Some liens do expire, but many do not. What’s even more concerning is that if a lien is not extinguished, it can stay tied to a piece of property, even a car, after being foreclosed on or repossessed. The debts must be paid off completely, and the lienholder must release the lien in the public record.
How Liens are Extinguished
The easiest way to remove a lien is to pay the debt. However, if you feel the lien was created in error or don’t have the ability to pay right away, there are some options.
Appeal or Dispute the Lien
Disputing a lien isn’t an easy task, but it is an option through legal action. Winning an appeal against a lienholder requires either proving that the evidence presented is not valid or that they did not comply with state-specific requirements.

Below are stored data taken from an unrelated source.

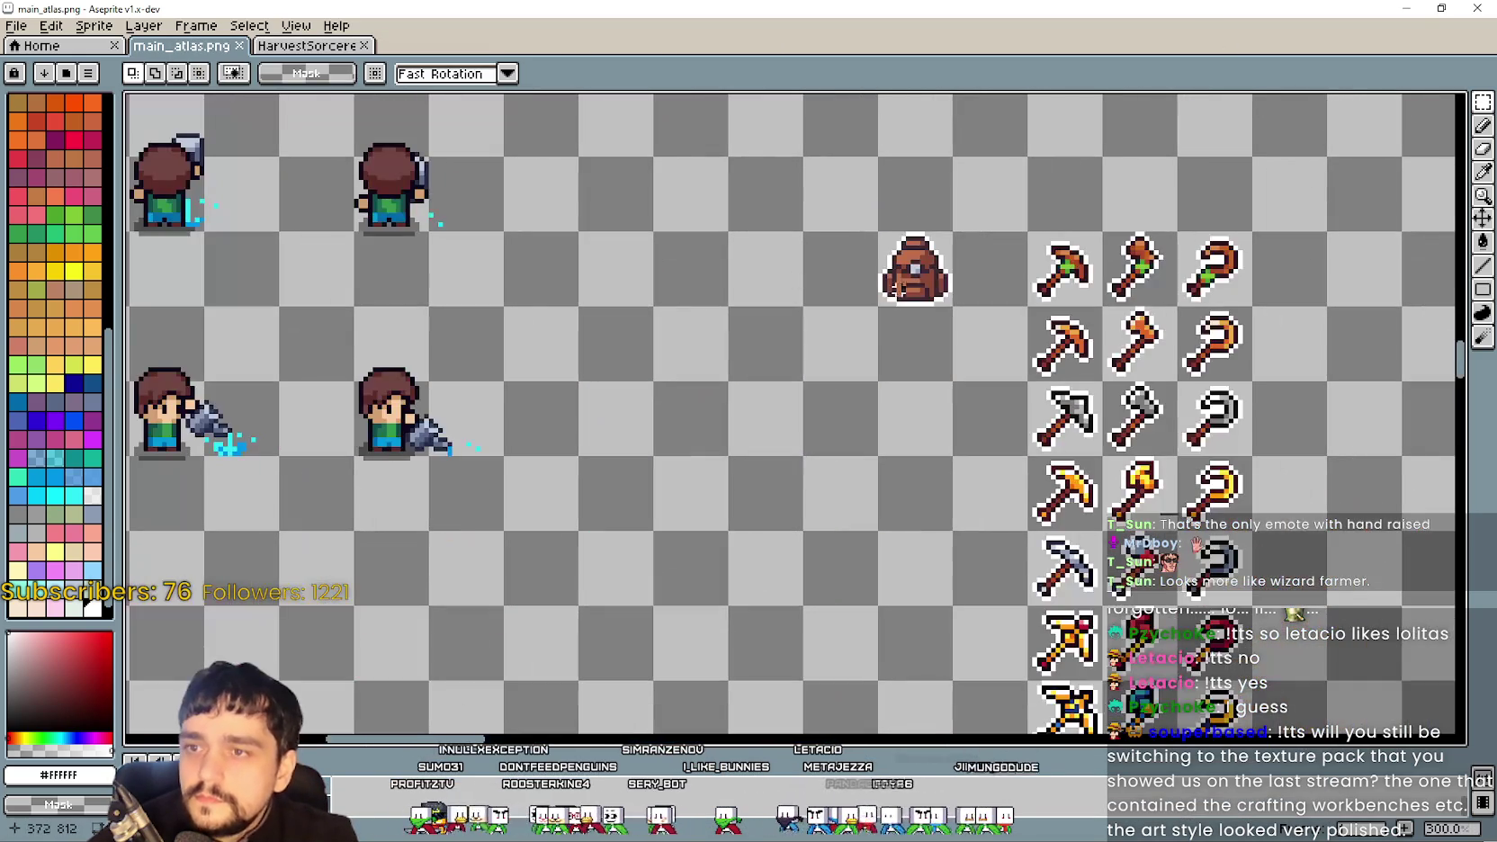
# Delete main_atlas's old backpack and paste the bag row beside the purple tools
pyautogui.click(913, 299)
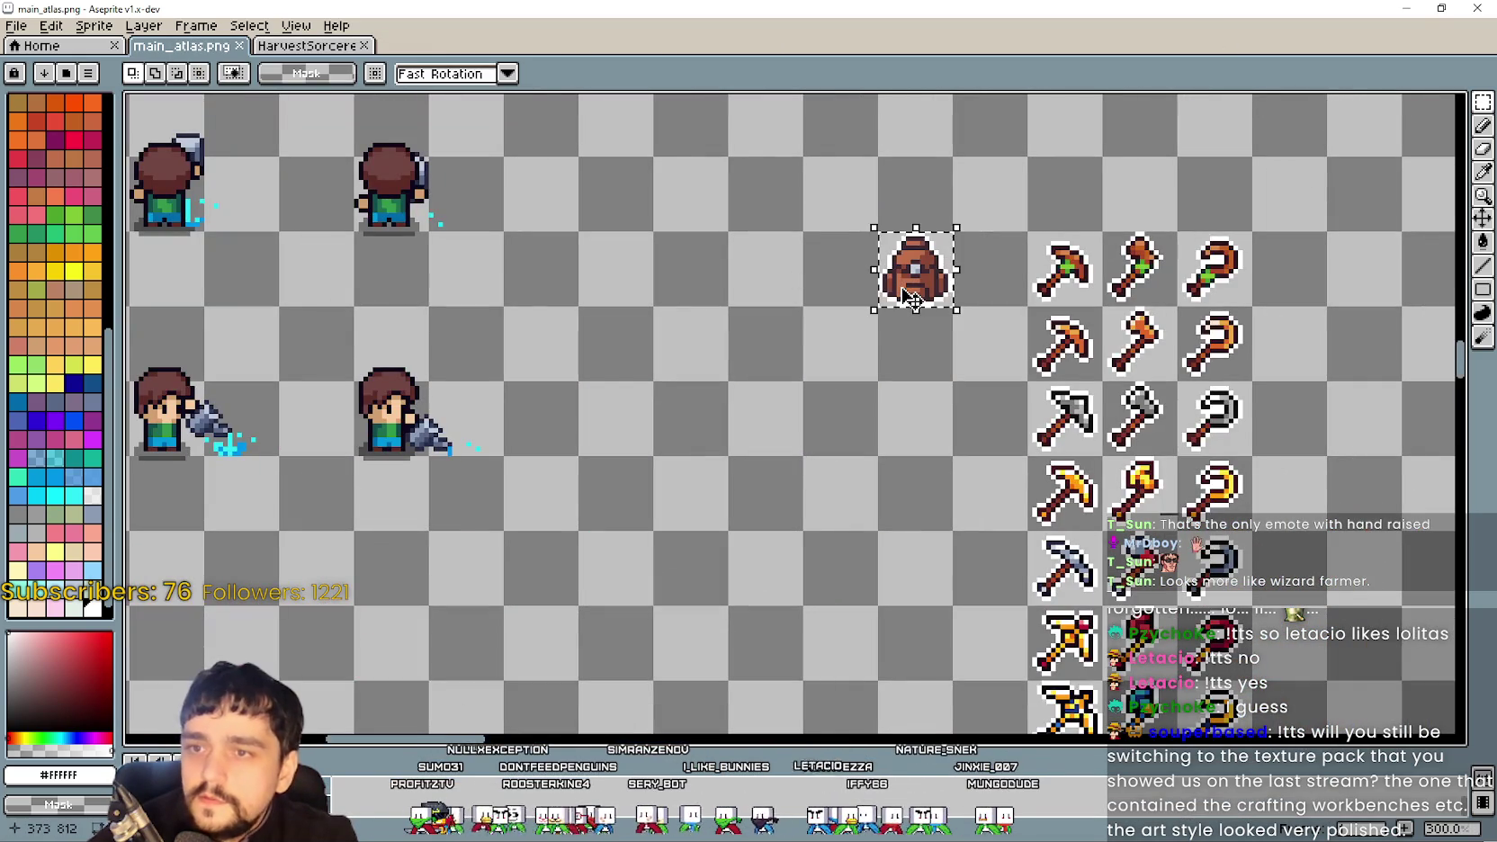
pyautogui.press('Delete')
pyautogui.scroll(-3, 903, 387)
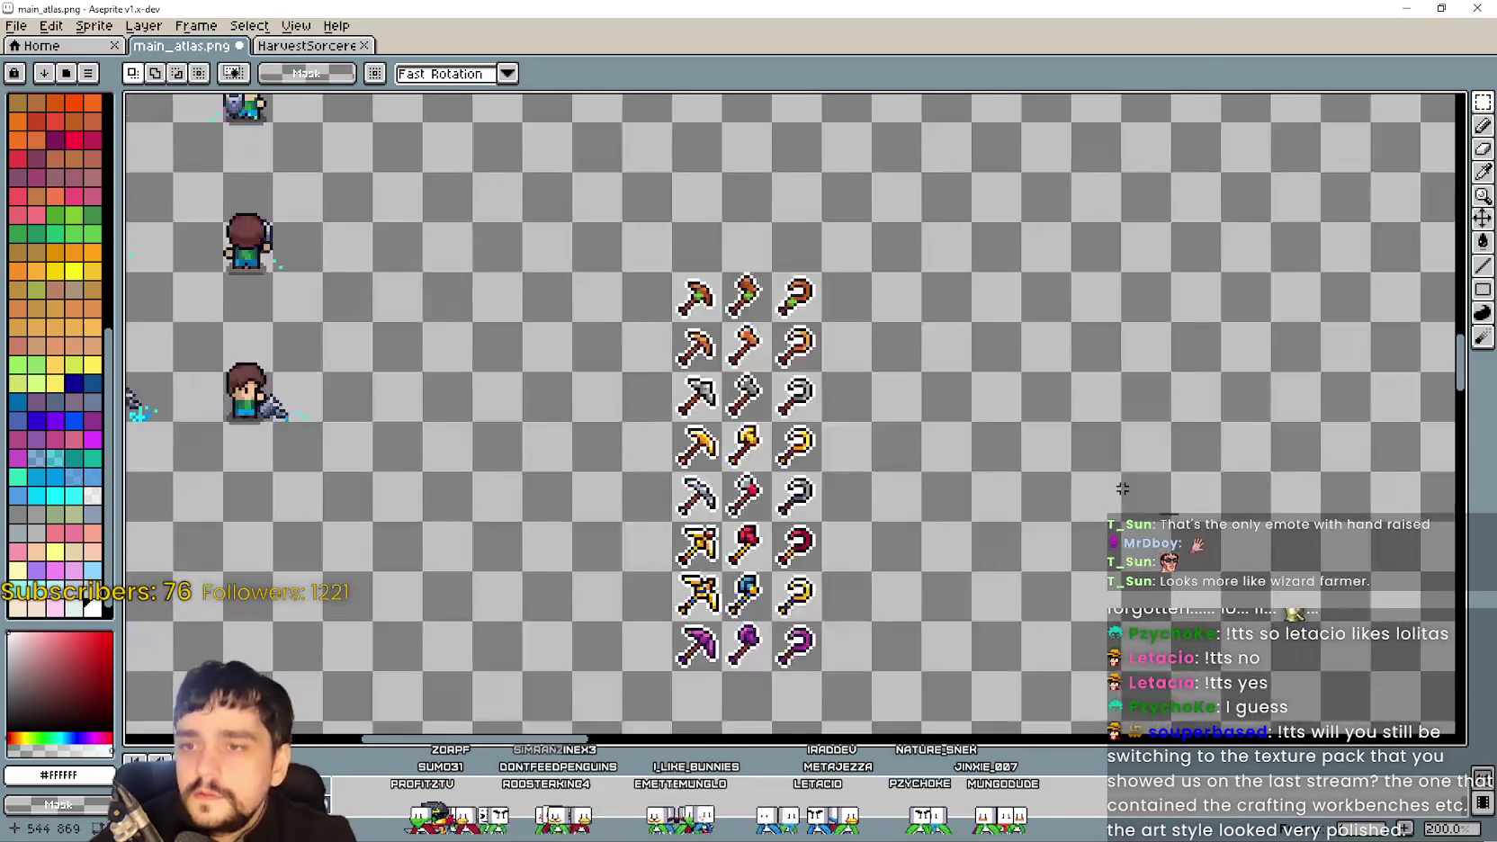
pyautogui.press('ctrl+v')
pyautogui.moveTo(734, 421); pyautogui.dragTo(832, 569)
pyautogui.press('Return')
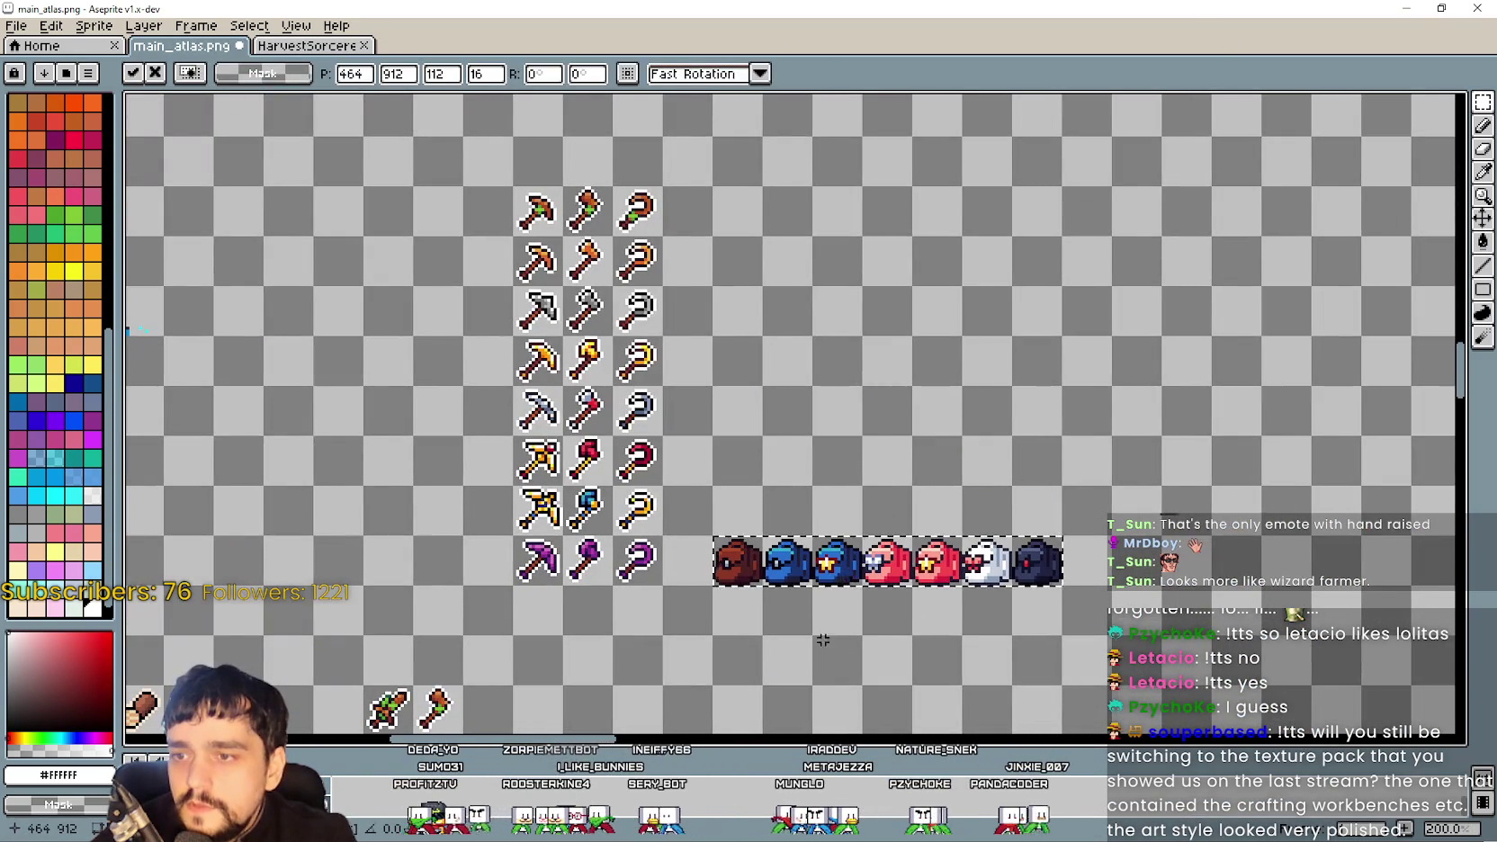
# Close the Bags.png sheet and return to the asset folder
pyautogui.scroll(3, 826, 631)
pyautogui.press('i')
pyautogui.press('alt+Tab')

Some creditors may be willing to reach a settlement to lower the amount owed or create a manageable payment plan.
Statute of Limitations
For judicial liens, a debtor can wait for the lien to expire as a way to avoid paying, but the creditor will likely have the option to file a lawsuit again.
If the lien is indeed your responsibility, you can request a payoff letter to satisfy the debts. Once you’ve made payment with the creditor, you can take proof of this to the local recorder or recording jurisdiction’s office to have the lien released.
Buying a home or any other piece of property is less stressful when you take the time to do your research and look for potential issues before they arise. Fortunately, you’ll have professionals like title agents conducting a proper title search, but it never hurts to learn more about the different types of liens that affect homebuyer and homeowners.
Ask your title agent to tack on a municipal lien search (and estoppel if moving into an HOA), and you’ll feel confident in closing on a property. Title insurance will protect you when the proper searches are conducted beforehand, not after. Take the appropriate steps in the process, and be rest assured that you’ll be owning your home for many years to come.